(T1116) UTILIZING AUTOMATION PLATFORTMS TO ENABLE SCALABLE AND REPRODUCIBLE IPSC GENOME ENGINEERING AND DIFERENTIATION FOR DOWNSTREAM ASSAY DEVELOPMENT AND DISEASE MODELING
Senior Scientist Regeneron Tarrytown, New York, United States
Abstract: iPSCs provide a unique platform for studying disease through our ability to both genetically engineer and differentiate them into relevant cell types. This singular platform brings with it special challenges in both the time and labor of performing the genetic engineering as well as consistency in the differentiation of iPSCs into the desired cell types. Consistency and reproducibility independent of the user has always been an elusive goal that can be mitigated by moving to automated platforms. One of the major challenges in the automation of engineered iPSCs is generating clean clonal populations that can be expanded, screened, and banked for future applications including differentiation. Using various inhibitors, medias, and extra cellular matrices, we have optimized a protocol for single cell ‘printing’ or sorting of cells post-electroporation into multi well plates with a high rate of clone survival.

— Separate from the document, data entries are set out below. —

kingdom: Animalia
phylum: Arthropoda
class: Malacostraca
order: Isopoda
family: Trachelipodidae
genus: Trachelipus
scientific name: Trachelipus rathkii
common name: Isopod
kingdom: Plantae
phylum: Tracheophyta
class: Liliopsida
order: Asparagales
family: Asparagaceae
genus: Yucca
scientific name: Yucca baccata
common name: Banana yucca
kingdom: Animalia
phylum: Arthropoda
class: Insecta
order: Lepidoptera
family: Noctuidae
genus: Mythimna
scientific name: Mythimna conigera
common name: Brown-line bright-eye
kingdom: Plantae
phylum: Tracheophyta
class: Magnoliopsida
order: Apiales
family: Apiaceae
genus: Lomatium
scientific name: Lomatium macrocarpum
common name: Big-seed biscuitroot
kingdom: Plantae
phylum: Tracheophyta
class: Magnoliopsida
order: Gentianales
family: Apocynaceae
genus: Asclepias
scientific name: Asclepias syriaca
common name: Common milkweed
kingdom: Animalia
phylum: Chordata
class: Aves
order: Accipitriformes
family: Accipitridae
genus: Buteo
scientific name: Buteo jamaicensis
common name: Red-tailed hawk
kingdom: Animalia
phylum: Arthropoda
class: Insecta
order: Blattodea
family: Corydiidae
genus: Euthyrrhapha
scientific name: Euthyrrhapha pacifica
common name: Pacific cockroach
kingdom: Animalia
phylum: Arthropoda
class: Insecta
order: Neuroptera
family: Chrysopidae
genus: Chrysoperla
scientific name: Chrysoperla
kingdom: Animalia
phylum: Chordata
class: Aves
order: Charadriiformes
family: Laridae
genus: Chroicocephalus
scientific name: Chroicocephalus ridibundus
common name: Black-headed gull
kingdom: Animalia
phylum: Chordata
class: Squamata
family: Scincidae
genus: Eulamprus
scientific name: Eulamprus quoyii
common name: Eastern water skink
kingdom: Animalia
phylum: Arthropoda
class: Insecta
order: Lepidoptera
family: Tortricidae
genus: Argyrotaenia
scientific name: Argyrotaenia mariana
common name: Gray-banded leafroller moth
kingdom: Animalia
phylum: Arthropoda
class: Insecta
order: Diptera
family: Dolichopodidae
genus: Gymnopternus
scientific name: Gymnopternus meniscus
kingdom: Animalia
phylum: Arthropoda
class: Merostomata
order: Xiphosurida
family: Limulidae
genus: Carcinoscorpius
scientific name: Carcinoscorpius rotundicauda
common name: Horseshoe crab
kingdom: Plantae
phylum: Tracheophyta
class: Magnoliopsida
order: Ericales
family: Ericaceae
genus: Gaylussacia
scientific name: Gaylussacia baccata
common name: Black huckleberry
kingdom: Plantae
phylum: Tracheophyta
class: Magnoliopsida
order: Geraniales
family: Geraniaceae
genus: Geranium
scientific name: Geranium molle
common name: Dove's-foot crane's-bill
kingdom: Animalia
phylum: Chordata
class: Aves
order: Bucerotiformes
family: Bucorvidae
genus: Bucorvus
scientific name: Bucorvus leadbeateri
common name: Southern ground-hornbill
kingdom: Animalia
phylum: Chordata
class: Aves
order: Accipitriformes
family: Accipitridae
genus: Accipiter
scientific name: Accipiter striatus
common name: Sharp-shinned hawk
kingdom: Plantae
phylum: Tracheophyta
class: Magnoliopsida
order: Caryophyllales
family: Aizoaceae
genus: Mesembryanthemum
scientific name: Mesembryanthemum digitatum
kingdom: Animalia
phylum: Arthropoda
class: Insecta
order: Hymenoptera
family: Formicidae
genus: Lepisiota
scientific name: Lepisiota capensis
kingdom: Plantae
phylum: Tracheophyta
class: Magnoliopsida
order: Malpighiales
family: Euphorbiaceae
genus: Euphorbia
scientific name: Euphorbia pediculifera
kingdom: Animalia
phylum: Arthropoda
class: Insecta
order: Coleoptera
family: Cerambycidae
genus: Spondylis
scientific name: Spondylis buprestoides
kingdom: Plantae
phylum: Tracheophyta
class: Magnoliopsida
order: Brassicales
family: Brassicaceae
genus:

These clones are then expanded, banked, and screened for clonality before being used for downstream differentiation all within an automated platform. This not only alleviates ergonomic strain on the scientists involved but we also have shown this method reduces overall time and handling of the iPSCs leading to a faster pipeline. The second arm of our automation platforms is differentiation of iPSCs to various cells of interest. As differentiations can be challenging and labor intensive, typically requiring a working group per lineage, automating the differentiation provided us the opportunity to increase the number of differentiations being performed. We have previously adapted several protocols from the literature to go down the mesendodermal pathway to support various groups and allow for downstream assay development and functional characterization. Combining our automation and differentiation protocols with our already existing ability to genetically engineer genetic variants via CRISPR/Cas9, these platforms could be used to increase the number of generated clones as well as the scale and number of differentiations being performed.